Ici avec sa mère devant le café familial, en 1959.

"Son entrée dans la galaxie littéraire ne passa pas inaperçu en raison du sujet abordé, de manière si intense: l’avortement clandestin, avec pour toile de fond la déchirure de classe. En 1974, juste avant la loi Veil qui dépénalisa l’I.V.G. en France, Les armoires vides contient tout le terreau de l’œuvre à venir. Il s’agit d’un roman, genre qu’elle abandonna en 1984 au profit de récits «auto-socio-biographiques». La sincérité de la narratrice, née un an après le début de la Seconde Guerre mondiale, saute aux yeux parce qu’elle parle d’une situation qu’elle connaît par cœur pour l’avoir vécue dans sa chair et dans son âme, dix ans auparavant."

C'est le début de son portrait dans mon prochain livre, à paraître en 2023, sur la littérature française au XXe siècle.

Les prix n'ont jamais fait la Littérature, mais on est heureux quand ils célèbrent de vrais écrivains.

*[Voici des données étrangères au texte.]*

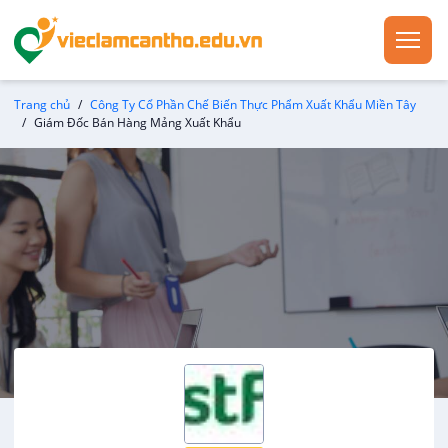
Trang chủ
Công Ty Cổ Phần Chế Biến Thực Phẩm Xuất Khẩu Miền Tây
Giám Đốc Bán Hàng Mảng Xuất Khẩu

D'aucuns hurlent qu'il fallait le donner à tel autre mais de quoi ils se mêlent ?

D'autres encore lui reprochent ses choix politiques mais de quoi ils se mêlent ?

Dans les livres d'Annie Ernaux, on sent quelqu'un. C'est l'essentiel.

Lisez La Place et vous la verrez.

Elle a la forme et le fond. La littérature n'en demande pas plus.